● Texto de lectura:
El 19 y 20, o mejor, algunas palabras sobre Los 19 y 20 | Centro Cultural de la Cooperación

El 19 y 20, o mejor, algunas palabras sobre Los 19 y 20

Autor/es: Paula Abal Medina

Sección: Especial

Edición: 13


El orden, el equilibrio, no es más que un desequilibrio social que se ha institucionalizado”

J. W. Cooke

Los tiempos extraordinarios enraizan con una potencia inextinguible en la memoria social. Mis recuerdos de ambos días, 19 y 20, son prácticamente exhaustivos: cada momento privado, ínfimo, parecía sintonizar con la historia, para volverse imborrable.

¿Qué ocurrió durante aquellas jornadas? Frente a la declaración de estado de sitio se produce una sublevación. Por eso alguien interpretó correctamente: el 19 y 20 de diciembre se terminó la dictadura militar. Es el fin de un largo proceso de reclusión en la esfera privada. Y es la masividad y la virulencia con la cual se transgrede aquel penoso acto de gobierno la iluminación general que, a mi juicio, permite comprender lo que hay de unidad en esa impensada reunión de miles de hombres y mujeres gritando por las calles “que se vayan todos”.

“Una suma de desesperaciones y soledades; lo que nos presentaba como una reacción colectiva era el término medio de los desalientos y lo que había de idéntico entre todos esos hombres agotados era la voluntad de no unirse”. La frase corresponde a Sartre y se formula para describir procesos históricos muy disímiles, sin embargo, expresa el modo predominante de existencia colectiva tras el terror de estado, las hiperinflaciones y el desempleo. Algo de esta relación social se termina de resquebrajar como consecuencia del 19 y 20. Descendimos como torbellinos moleculares de nuestros edificios y creamos un encuentro con potencia destituyente.

Estas líneas no pretenden obviar, más bien todo lo contrario, que la sublevación se inició en los barrios y en las rutas, que su protagonista fue el trabajador desocupado organizado y su herramienta de lucha el piquete. Desde Cutral-Có y Plaza Huincul, Tartagal y General Mosconi, hasta diseminarse por todo el conurbano bonaerense, con epicentro en La Matanza, aquellos a quienes el discurso neoliberal sentenciaba a la exclusión, forjaron una identificación disruptiva, piquetera, que horadó el orden entonces vigente.

● Entradas del conjunto:
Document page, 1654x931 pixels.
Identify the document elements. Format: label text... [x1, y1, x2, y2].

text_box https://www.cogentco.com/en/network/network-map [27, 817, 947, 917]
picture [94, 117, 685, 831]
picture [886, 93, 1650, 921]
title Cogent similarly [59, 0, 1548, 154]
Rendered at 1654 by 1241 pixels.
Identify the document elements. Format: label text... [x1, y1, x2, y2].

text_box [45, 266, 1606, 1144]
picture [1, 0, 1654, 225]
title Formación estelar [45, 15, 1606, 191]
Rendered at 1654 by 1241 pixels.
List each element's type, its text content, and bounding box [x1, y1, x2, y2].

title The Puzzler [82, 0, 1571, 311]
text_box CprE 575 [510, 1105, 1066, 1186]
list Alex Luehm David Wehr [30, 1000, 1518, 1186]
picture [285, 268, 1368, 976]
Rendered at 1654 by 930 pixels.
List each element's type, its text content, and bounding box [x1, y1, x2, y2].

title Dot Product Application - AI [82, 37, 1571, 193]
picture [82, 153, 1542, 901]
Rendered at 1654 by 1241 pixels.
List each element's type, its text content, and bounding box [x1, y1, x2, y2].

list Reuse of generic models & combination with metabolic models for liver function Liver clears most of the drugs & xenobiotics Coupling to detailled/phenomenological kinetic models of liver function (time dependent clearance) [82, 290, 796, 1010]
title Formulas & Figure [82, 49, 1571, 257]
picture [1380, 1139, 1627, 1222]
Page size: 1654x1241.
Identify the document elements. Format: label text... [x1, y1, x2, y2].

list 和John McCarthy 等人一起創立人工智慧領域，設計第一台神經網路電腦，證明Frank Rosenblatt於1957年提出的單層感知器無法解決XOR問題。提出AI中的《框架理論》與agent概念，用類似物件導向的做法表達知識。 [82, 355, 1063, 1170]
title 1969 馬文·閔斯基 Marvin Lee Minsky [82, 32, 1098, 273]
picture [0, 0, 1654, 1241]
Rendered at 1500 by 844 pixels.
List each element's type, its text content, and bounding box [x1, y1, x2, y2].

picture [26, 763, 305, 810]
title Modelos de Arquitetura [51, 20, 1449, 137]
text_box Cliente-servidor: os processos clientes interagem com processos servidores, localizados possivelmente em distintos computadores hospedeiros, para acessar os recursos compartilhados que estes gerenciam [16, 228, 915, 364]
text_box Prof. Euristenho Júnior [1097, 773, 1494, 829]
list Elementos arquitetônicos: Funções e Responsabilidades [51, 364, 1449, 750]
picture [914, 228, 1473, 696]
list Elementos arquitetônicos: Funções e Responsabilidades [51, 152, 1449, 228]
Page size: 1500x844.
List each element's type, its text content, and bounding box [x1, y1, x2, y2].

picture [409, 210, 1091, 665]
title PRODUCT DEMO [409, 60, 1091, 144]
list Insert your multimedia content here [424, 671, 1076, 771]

● Instrucciones:
1) Cambia "bounding box" por "caja delimitadora" en las entradas y reprodúcelas sin otra modificación, comenzando en la línea que contiene "Page size: 1500x844." y terminando al final de las entradas.
2) Retoma el texto sobre el 19 y 20 de diciembre a partir de su última oración.
Las entradas no guardan relación alguna con el texto sobre el 19 y 20.

● Respuestas dadas:
1)
Page size: 1500x844.
List each element's type, its text content, and caja delimitadora [x1, y1, x2, y2].

picture [409, 210, 1091, 665]
title PRODUCT DEMO [409, 60, 1091, 144]
list Insert your multimedia content here [424, 671, 1076, 771]

2)
El par incluidos-excluidos funcionó durante los noventa como un potente disciplinador social. Operando selectivamente sobre uno u otro polo se ensayaban diversas formas de enfrentamiento entre subalternos: (a) incluidos privilegiados – excluidos, cuando las leyes de flexibilización laboral pretendían “eliminar los privilegios de los que tienen trabajo en pos de los que tienen hambre, los excluidos”; (b) incluidos – excluidos obsoletos; cuando se fundaba el desempleo sistémico en la falta de acreditaciones individuales; (c) incluidos – excluidos violentos; cuando el objeto exclusión deviene sujeto piquetero y su práctica política logra visibilizar los fundamentos del modelo económico-social. Entonces es el momento del final de juego: el corte de ruta se asocia al delito, se construye un identikit piquetero. Se opera descomponiendo y falseando la protesta: neumáticos quemados, caras tapadas y palos son los emergentes que se focalizan y amplifican para criminalizar la protesta y preparar la intervención represiva.

La forma de afectar uno de los lados de la demarcación incluidos-excluidos tenía efectos muy significativos sobre el otro lado. La culpabilización de los desocupados por su situación de desempleo creaba a su vez una carrera desenfrenada para asegurar la empleabilidad entre los incluidos. El estigma de la violencia que recayó sobre las organizaciones de trabajadores desocupados exacerbó la sujeción del trabajador a los requerimientos empresarios más brutales.

Recuerdo aún el relato y la expresión, tan triste, de un repositor de mercadería de un supermercado a mediados de 2001:

Yo estoy rogando que no lo hagan pero si me dicen el día de mañana estás despedido, no sé qué voy a hacer […] pero los reclamos no me parecen, les falta pacifismo, me parece que uno sí tiene que luchar para conseguir alguna respuesta, pero yo no lo haría, te digo que no lo haría. Yo sé que uno para conseguir algo tiene que luchar, pero yo no lo haría. Si mañana me llegan a pagar $100, no sé, a lo mejor me sumaría si tengo una esposa y familia y me estoy muriendo de hambre y necesitaría sí o sí, si me quedo así entre la espada y la pared; es decir, o voy a luchar o me muero, entonces tal vez sí, pero no, no. O sea que de última, muy de última, lo haría.

El desempleo es el que otorga sentido a su trabajo, se siente un desempleado en potencia, si quiere su puesto tendrá que merecerlo cada día, por eso su pacifismo, en tiempos en que uno de cada cinco no consigue realizar una hora de trabajo remunerada a la semana. Tiempos, también, en que cientos de personas se agolpaban puertas, afuera, de ese mismo supermercado para exigir, pedir o recuperar algo de lo expropiado durante décadas y que en aquél año ponía en riesgo la supervivencia misma. Porque el hambre, aunque parezca una obviedad hay que decirlo, fue letal.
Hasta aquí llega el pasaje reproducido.